En effet, pour que la loi du 5 juillet 1985 soit applicable, la victime doit notamment rapporter la preuve qu’un véhicule a été « impliqué » dans son accident.
La loi n’exige donc pas une faute du conducteur mais une simple implication d’un véhicule dans l’accident, à l’origine des dommages.
La jurisprudence considère que, lorsque le véhicule est en mouvement au moment de l’accident et qu’il entre en contact avec le siège du dommage, ce véhicule est impliqué dans l’accident.
Lorsqu’il y a uniquement contact, alors que le véhicule n’est pas en mouvement, la jurisprudence retient également que ce véhicule est impliqué dans l’accident.
Enfin, l’absence de contact entre le véhicule et le siège du dommage n’exclut pas l’existence d’un accident de la circulation.
Cependant, en l’absence de contact, il appartient alors à la victime de rapporter la preuve que le véhicule terrestre à moteur (en mouvement ou à l’arrêt) a joué un « rôle quelconque » dans l’accident.
En revanche, la victime n’a pas à démontrer que ce véhicule a eu un rôle perturbateur.
Dans l’arrêt en date du 14 juin 2018 (Cour de cassation, Civile 2ème, 14 juin 2018, Pourvoi n°17-21401), une personne s’était proposée pour apporter son aide bénévole afin de réparer une pièce mécanique du moteur d’une automobile appartenant à un ami.
Alors que la personne avait les mains dans le moteur, elle a été blessée au moment où son ami a démarré par inadvertance le véhicule.
La victime a alors assigné le propriétaire du véhicule ainsi que son assureur de responsabilité civile, la société AXA France IARD en indemnisation de ses préjudices, en présence de la Caisse Primaire d’Assurance Maladie des YVELINES.

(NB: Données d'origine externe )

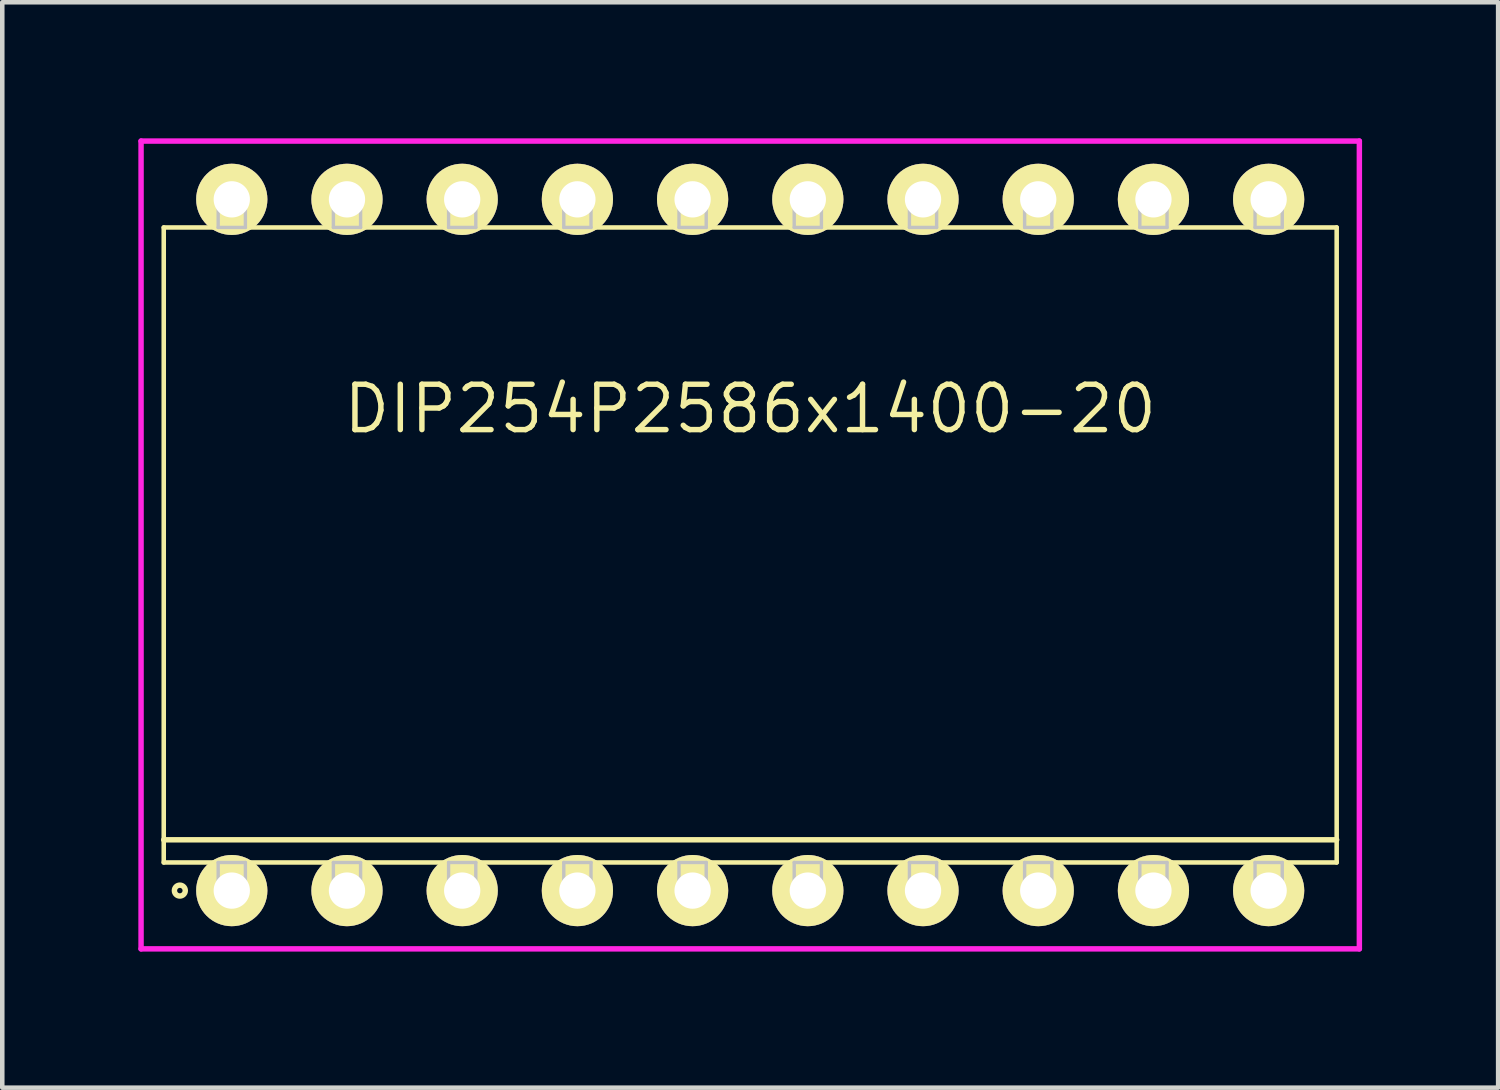
<source format=kicad_pcb>
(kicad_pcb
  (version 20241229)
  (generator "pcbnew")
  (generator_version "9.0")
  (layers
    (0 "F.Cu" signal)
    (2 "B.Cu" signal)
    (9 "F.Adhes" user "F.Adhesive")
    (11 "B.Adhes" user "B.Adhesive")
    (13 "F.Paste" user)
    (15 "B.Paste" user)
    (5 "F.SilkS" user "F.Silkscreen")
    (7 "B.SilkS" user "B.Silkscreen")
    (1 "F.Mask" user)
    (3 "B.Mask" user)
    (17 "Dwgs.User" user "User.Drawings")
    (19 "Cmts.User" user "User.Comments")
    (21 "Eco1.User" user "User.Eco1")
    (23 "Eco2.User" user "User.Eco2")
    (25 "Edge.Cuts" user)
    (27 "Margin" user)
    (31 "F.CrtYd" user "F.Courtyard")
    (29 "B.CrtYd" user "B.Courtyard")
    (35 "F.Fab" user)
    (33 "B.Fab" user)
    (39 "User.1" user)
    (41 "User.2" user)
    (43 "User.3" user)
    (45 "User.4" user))
  (footprint "DIP254P2586x1400-20"
    (layer "F.Cu")
    (at 13.49 8.965)
    (property "Reference" "DIP254P2586x1400-20" (at 0 -3 0) (layer "F.SilkS") (effects (font (size 1 1) (thickness 0.12))))
    (attr through_hole)
    (fp_line (start -12.93 -7) (end -12.93 7) (stroke (width 0.1) (type solid)) (layer "F.SilkS"))
    (fp_line (start -12.93 6.5) (end 12.93 6.5) (stroke (width 0.12) (type solid)) (layer "F.SilkS"))
    (fp_line (start -12.93 7) (end 12.93 7) (stroke (width 0.1) (type solid)) (layer "F.SilkS"))
    (fp_line (start 12.93 -7) (end -12.93 -7) (stroke (width 0.1) (type solid)) (layer "F.SilkS"))
    (fp_line (start 12.93 7) (end 12.93 -7) (stroke (width 0.1) (type solid)) (layer "F.SilkS"))
    (fp_circle (center -12.575 7.62) (end -12.455 7.62) (stroke (width 0.12) (type solid)) (fill no) (layer "F.SilkS"))
    (fp_line (start -11.73 -7.62) (end -11.73 -7) (stroke (width 0.075) (type solid)) (layer "Dwgs.User"))
    (fp_line (start -11.73 -7) (end -11.13 -7) (stroke (width 0.075) (type solid)) (layer "Dwgs.User"))
    (fp_line (start -11.73 7) (end -11.13 7) (stroke (width 0.075) (type solid)) (layer "Dwgs.User"))
    (fp_line (start -11.73 7.62) (end -11.73 7) (stroke (width 0.075) (type solid)) (layer "Dwgs.User"))
    (fp_line (start -11.13 -7.62) (end -11.73 -7.62) (stroke (width 0.075) (type solid)) (layer "Dwgs.User"))
    (fp_line (start -11.13 -7) (end -11.13 -7.62) (stroke (width 0.075) (type solid)) (layer "Dwgs.User"))
    (fp_line (start -11.13 7) (end -11.13 7.62) (stroke (width 0.075) (type solid)) (layer "Dwgs.User"))
    (fp_line (start -11.13 7.62) (end -11.73 7.62) (stroke (width 0.075) (type solid)) (layer "Dwgs.User"))
    (fp_line (start -9.19 -7.62) (end -9.19 -7) (stroke (width 0.075) (type solid)) (layer "Dwgs.User"))
    (fp_line (start -9.19 -7) (end -8.59 -7) (stroke (width 0.075) (type solid)) (layer "Dwgs.User"))
    (fp_line (start -9.19 7) (end -8.59 7) (stroke (width 0.075) (type solid)) (layer "Dwgs.User"))
    (fp_line (start -9.19 7.62) (end -9.19 7) (stroke (width 0.075) (type solid)) (layer "Dwgs.User"))
    (fp_line (start -8.59 -7.62) (end -9.19 -7.62) (stroke (width 0.075) (type solid)) (layer "Dwgs.User"))
    (fp_line (start -8.59 -7) (end -8.59 -7.62) (stroke (width 0.075) (type solid)) (layer "Dwgs.User"))
    (fp_line (start -8.59 7) (end -8.59 7.62) (stroke (width 0.075) (type solid)) (layer "Dwgs.User"))
    (fp_line (start -8.59 7.62) (end -9.19 7.62) (stroke (width 0.075) (type solid)) (layer "Dwgs.User"))
    (fp_line (start -6.65 -7.62) (end -6.65 -7) (stroke (width 0.075) (type solid)) (layer "Dwgs.User"))
    (fp_line (start -6.65 -7) (end -6.05 -7) (stroke (width 0.075) (type solid)) (layer "Dwgs.User"))
    (fp_line (start -6.65 7) (end -6.05 7) (stroke (width 0.075) (type solid)) (layer "Dwgs.User"))
    (fp_line (start -6.65 7.62) (end -6.65 7) (stroke (width 0.075) (type solid)) (layer "Dwgs.User"))
    (fp_line (start -6.05 -7.62) (end -6.65 -7.62) (stroke (width 0.075) (type solid)) (layer "Dwgs.User"))
    (fp_line (start -6.05 -7) (end -6.05 -7.62) (stroke (width 0.075) (type solid)) (layer "Dwgs.User"))
    (fp_line (start -6.05 7) (end -6.05 7.62) (stroke (width 0.075) (type solid)) (layer "Dwgs.User"))
    (fp_line (start -6.05 7.62) (end -6.65 7.62) (stroke (width 0.075) (type solid)) (layer "Dwgs.User"))
    (fp_line (start -4.11 -7.62) (end -4.11 -7) (stroke (width 0.075) (type solid)) (layer "Dwgs.User"))
    (fp_line (start -4.11 -7) (end -3.51 -7) (stroke (width 0.075) (type solid)) (layer "Dwgs.User"))
    (fp_line (start -4.11 7) (end -3.51 7) (stroke (width 0.075) (type solid)) (layer "Dwgs.User"))
    (fp_line (start -4.11 7.62) (end -4.11 7) (stroke (width 0.075) (type solid)) (layer "Dwgs.User"))
    (fp_line (start -3.51 -7.62) (end -4.11 -7.62) (stroke (width 0.075) (type solid)) (layer "Dwgs.User"))
    (fp_line (start -3.51 -7) (end -3.51 -7.62) (stroke (width 0.075) (type solid)) (layer "Dwgs.User"))
    (fp_line (start -3.51 7) (end -3.51 7.62) (stroke (width 0.075) (type solid)) (layer "Dwgs.User"))
    (fp_line (start -3.51 7.62) (end -4.11 7.62) (stroke (width 0.075) (type solid)) (layer "Dwgs.User"))
    (fp_line (start -1.57 -7.62) (end -1.57 -7) (stroke (width 0.075) (type solid)) (layer "Dwgs.User"))
    (fp_line (start -1.57 -7) (end -0.97 -7) (stroke (width 0.075) (type solid)) (layer "Dwgs.User"))
    (fp_line (start -1.57 7) (end -0.97 7) (stroke (width 0.075) (type solid)) (layer "Dwgs.User"))
    (fp_line (start -1.57 7.62) (end -1.57 7) (stroke (width 0.075) (type solid)) (layer "Dwgs.User"))
    (fp_line (start -0.97 -7.62) (end -1.57 -7.62) (stroke (width 0.075) (type solid)) (layer "Dwgs.User"))
    (fp_line (start -0.97 -7) (end -0.97 -7.62) (stroke (width 0.075) (type solid)) (layer "Dwgs.User"))
    (fp_line (start -0.97 7) (end -0.97 7.62) (stroke (width 0.075) (type solid)) (layer "Dwgs.User"))
    (fp_line (start -0.97 7.62) (end -1.57 7.62) (stroke (width 0.075) (type solid)) (layer "Dwgs.User"))
    (fp_line (start 0.97 -7.62) (end 0.97 -7) (stroke (width 0.075) (type solid)) (layer "Dwgs.User"))
    (fp_line (start 0.97 -7) (end 1.57 -7) (stroke (width 0.075) (type solid)) (layer "Dwgs.User"))
    (fp_line (start 0.97 7) (end 1.57 7) (stroke (width 0.075) (type solid)) (layer "Dwgs.User"))
    (fp_line (start 0.97 7.62) (end 0.97 7) (stroke (width 0.075) (type solid)) (layer "Dwgs.User"))
    (fp_line (start 1.57 -7.62) (end 0.97 -7.62) (stroke (width 0.075) (type solid)) (layer "Dwgs.User"))
    (fp_line (start 1.57 -7) (end 1.57 -7.62) (stroke (width 0.075) (type solid)) (layer "Dwgs.User"))
    (fp_line (start 1.57 7) (end 1.57 7.62) (stroke (width 0.075) (type solid)) (layer "Dwgs.User"))
    (fp_line (start 1.57 7.62) (end 0.97 7.62) (stroke (width 0.075) (type solid)) (layer "Dwgs.User"))
    (fp_line (start 3.51 -7.62) (end 3.51 -7) (stroke (width 0.075) (type solid)) (layer "Dwgs.User"))
    (fp_line (start 3.51 -7) (end 4.11 -7) (stroke (width 0.075) (type solid)) (layer "Dwgs.User"))
    (fp_line (start 3.51 7) (end 4.11 7) (stroke (width 0.075) (type solid)) (layer "Dwgs.User"))
    (fp_line (start 3.51 7.62) (end 3.51 7) (stroke (width 0.075) (type solid)) (layer "Dwgs.User"))
    (fp_line (start 4.11 -7.62) (end 3.51 -7.62) (stroke (width 0.075) (type solid)) (layer "Dwgs.User"))
    (fp_line (start 4.11 -7) (end 4.11 -7.62) (stroke (width 0.075) (type solid)) (layer "Dwgs.User"))
    (fp_line (start 4.11 7) (end 4.11 7.62) (stroke (width 0.075) (type solid)) (layer "Dwgs.User"))
    (fp_line (start 4.11 7.62) (end 3.51 7.62) (stroke (width 0.075) (type solid)) (layer "Dwgs.User"))
    (fp_line (start 6.05 -7.62) (end 6.05 -7) (stroke (width 0.075) (type solid)) (layer "Dwgs.User"))
    (fp_line (start 6.05 -7) (end 6.65 -7) (stroke (width 0.075) (type solid)) (layer "Dwgs.User"))
    (fp_line (start 6.05 7) (end 6.65 7) (stroke (width 0.075) (type solid)) (layer "Dwgs.User"))
    (fp_line (start 6.05 7.62) (end 6.05 7) (stroke (width 0.075) (type solid)) (layer "Dwgs.User"))
    (fp_line (start 6.65 -7.62) (end 6.05 -7.62) (stroke (width 0.075) (type solid)) (layer "Dwgs.User"))
    (fp_line (start 6.65 -7) (end 6.65 -7.62) (stroke (width 0.075) (type solid)) (layer "Dwgs.User"))
    (fp_line (start 6.65 7) (end 6.65 7.62) (stroke (width 0.075) (type solid)) (layer "Dwgs.User"))
    (fp_line (start 6.65 7.62) (end 6.05 7.62) (stroke (width 0.075) (type solid)) (layer "Dwgs.User"))
    (fp_line (start 8.59 -7.62) (end 8.59 -7) (stroke (width 0.075) (type solid)) (layer "Dwgs.User"))
    (fp_line (start 8.59 -7) (end 9.19 -7) (stroke (width 0.075) (type solid)) (layer "Dwgs.User"))
    (fp_line (start 8.59 7) (end 9.19 7) (stroke (width 0.075) (type solid)) (layer "Dwgs.User"))
    (fp_line (start 8.59 7.62) (end 8.59 7) (stroke (width 0.075) (type solid)) (layer "Dwgs.User"))
    (fp_line (start 9.19 -7.62) (end 8.59 -7.62) (stroke (width 0.075) (type solid)) (layer "Dwgs.User"))
    (fp_line (start 9.19 -7) (end 9.19 -7.62) (stroke (width 0.075) (type solid)) (layer "Dwgs.User"))
    (fp_line (start 9.19 7) (end 9.19 7.62) (stroke (width 0.075) (type solid)) (layer "Dwgs.User"))
    (fp_line (start 9.19 7.62) (end 8.59 7.62) (stroke (width 0.075) (type solid)) (layer "Dwgs.User"))
    (fp_line (start 11.13 -7.62) (end 11.13 -7) (stroke (width 0.075) (type solid)) (layer "Dwgs.User"))
    (fp_line (start 11.13 -7) (end 11.73 -7) (stroke (width 0.075) (type solid)) (layer "Dwgs.User"))
    (fp_line (start 11.13 7) (end 11.73 7) (stroke (width 0.075) (type solid)) (layer "Dwgs.User"))
    (fp_line (start 11.13 7.62) (end 11.13 7) (stroke (width 0.075) (type solid)) (layer "Dwgs.User"))
    (fp_line (start 11.73 -7.62) (end 11.13 -7.62) (stroke (width 0.075) (type solid)) (layer "Dwgs.User"))
    (fp_line (start 11.73 -7) (end 11.73 -7.62) (stroke (width 0.075) (type solid)) (layer "Dwgs.User"))
    (fp_line (start 11.73 7) (end 11.73 7.62) (stroke (width 0.075) (type solid)) (layer "Dwgs.User"))
    (fp_line (start 11.73 7.62) (end 11.13 7.62) (stroke (width 0.075) (type solid)) (layer "Dwgs.User"))
    (fp_line (start -0.75 0) (end 0.75 0) (stroke (width 0.12) (type solid)) (layer "Eco1.User"))
    (fp_line (start 0 -0.75) (end 0 0.75) (stroke (width 0.12) (type solid)) (layer "Eco1.User"))
    (fp_circle (center 0 0) (end 0.5 0) (stroke (width 0.12) (type solid)) (fill no) (layer "Eco1.User"))
    (fp_line (start -13.43 -8.905) (end -13.43 8.905) (stroke (width 0.12) (type solid)) (layer "F.CrtYd"))
    (fp_line (start -13.43 8.905) (end 13.43 8.905) (stroke (width 0.12) (type solid)) (layer "F.CrtYd"))
    (fp_line (start 13.43 -8.905) (end -13.43 -8.905) (stroke (width 0.12) (type solid)) (layer "F.CrtYd"))
    (fp_line (start 13.43 8.905) (end 13.43 -8.905) (stroke (width 0.12) (type solid)) (layer "F.CrtYd"))
    (pad "1" thru_hole oval (at -11.43 7.62) (size 1.57 1.57) (drill 0.8) (layers "*.Cu" "*.Mask" "F.SilkS"))
    (pad "2" thru_hole oval (at -8.89 7.62) (size 1.57 1.57) (drill 0.8) (layers "*.Cu" "*.Mask" "F.SilkS"))
    (pad "3" thru_hole oval (at -6.35 7.62) (size 1.57 1.57) (drill 0.8) (layers "*.Cu" "*.Mask" "F.SilkS"))
    (pad "4" thru_hole oval (at -3.81 7.62) (size 1.57 1.57) (drill 0.8) (layers "*.Cu" "*.Mask" "F.SilkS"))
    (pad "5" thru_hole oval (at -1.27 7.62) (size 1.57 1.57) (drill 0.8) (layers "*.Cu" "*.Mask" "F.SilkS"))
    (pad "6" thru_hole oval (at 1.27 7.62) (size 1.57 1.57) (drill 0.8) (layers "*.Cu" "*.Mask" "F.SilkS"))
    (pad "7" thru_hole oval (at 3.81 7.62) (size 1.57 1.57) (drill 0.8) (layers "*.Cu" "*.Mask" "F.SilkS"))
    (pad "8" thru_hole oval (at 6.35 7.62) (size 1.57 1.57) (drill 0.8) (layers "*.Cu" "*.Mask" "F.SilkS"))
    (pad "9" thru_hole oval (at 8.89 7.62) (size 1.57 1.57) (drill 0.8) (layers "*.Cu" "*.Mask" "F.SilkS"))
    (pad "10" thru_hole oval (at 11.43 7.62) (size 1.57 1.57) (drill 0.8) (layers "*.Cu" "*.Mask" "F.SilkS"))
    (pad "11" thru_hole oval (at 11.43 -7.62) (size 1.57 1.57) (drill 0.8) (layers "*.Cu" "*.Mask" "F.SilkS"))
    (pad "12" thru_hole oval (at 8.89 -7.62) (size 1.57 1.57) (drill 0.8) (layers "*.Cu" "*.Mask" "F.SilkS"))
    (pad "13" thru_hole oval (at 6.35 -7.62) (size 1.57 1.57) (drill 0.8) (layers "*.Cu" "*.Mask" "F.SilkS"))
    (pad "14" thru_hole oval (at 3.81 -7.62) (size 1.57 1.57) (drill 0.8) (layers "*.Cu" "*.Mask" "F.SilkS"))
    (pad "15" thru_hole oval (at 1.27 -7.62) (size 1.57 1.57) (drill 0.8) (layers "*.Cu" "*.Mask" "F.SilkS"))
    (pad "16" thru_hole oval (at -1.27 -7.62) (size 1.57 1.57) (drill 0.8) (layers "*.Cu" "*.Mask" "F.SilkS"))
    (pad "17" thru_hole oval (at -3.81 -7.62) (size 1.57 1.57) (drill 0.8) (layers "*.Cu" "*.Mask" "F.SilkS"))
    (pad "18" thru_hole oval (at -6.35 -7.62) (size 1.57 1.57) (drill 0.8) (layers "*.Cu" "*.Mask" "F.SilkS"))
    (pad "19" thru_hole oval (at -8.89 -7.62) (size 1.57 1.57) (drill 0.8) (layers "*.Cu" "*.Mask" "F.SilkS"))
    (pad "20" thru_hole oval (at -11.43 -7.62) (size 1.57 1.57) (drill 0.8) (layers "*.Cu" "*.Mask" "F.SilkS")))
  (gr_rect
    (start -3 -3)
    (end 29.98 20.93)
    (stroke (width 0.1) (type default))
    (fill no)
    (layer "Edge.Cuts")))
</source>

Par arrêt en date du 27 avril 2017, la Cour d’Appel de VERSAILLES a refusé de retenir la qualification d’accident de la circulation dès lors que « le véhicule en cause était stationné au domicile [de son propriétaire], qu’il était resté immobile, nonobstant la mise en route de son moteur, que c’était bien la seule faute d’imprudence de son propriétaire qui était à l’origine du dommage subi par [la victime] ».
En effet, selon la Cour d’Appel de VERSAILLES, « n’est pas un accident de la circulation le sinistre qui procède du seul comportement fautif de l’homme et non d’un rôle spontané du véhicule et qu’en l’absence du moindre fait de circulation du véhicule, la loi du 5 juillet 1985 ne pouvait s’appliquer au litige ».
En conséquence, la Cour d’Appel de VERSAILLES a condamné l’assureur de responsabilité civile de l’auteur du dommage à indemniser les préjudices subis par la victime.
Cet assureur de responsabilité civile s’est alors pourvu en cassation à l’encontre de cette décision.
Or, par arrêt en date du 14 juin 2018 (Cour de cassation, Civile 2ème, 14 juin 2018, Pourvoi n°17-21401), la 2ème Chambre civile de la Cour de cassation a censuré l’arrêt rendu par la Cour d’Appel de VERSAILLES.
Comme le rappelle la Cour de cassation, la victime a été blessée « par le fonctionnement du moteur du véhicule, de sorte que même si celui-ci était stationné et immobile, il était impliqué dans un accident de la circulation ».
Ainsi, selon la Cour de cassation, un véhicule stationné, immobile et en cours de réparation peut parfaitement être impliqué dans un accident de la circulation dès lors que la victime a été blessée par le fonctionnement de celui-ci.
Ce n’est donc pas l’assureur de responsabilité civile du propriétaire du véhicule qui est tenu d’indemniser la victime mais bien l’assurance du véhicule litigieux.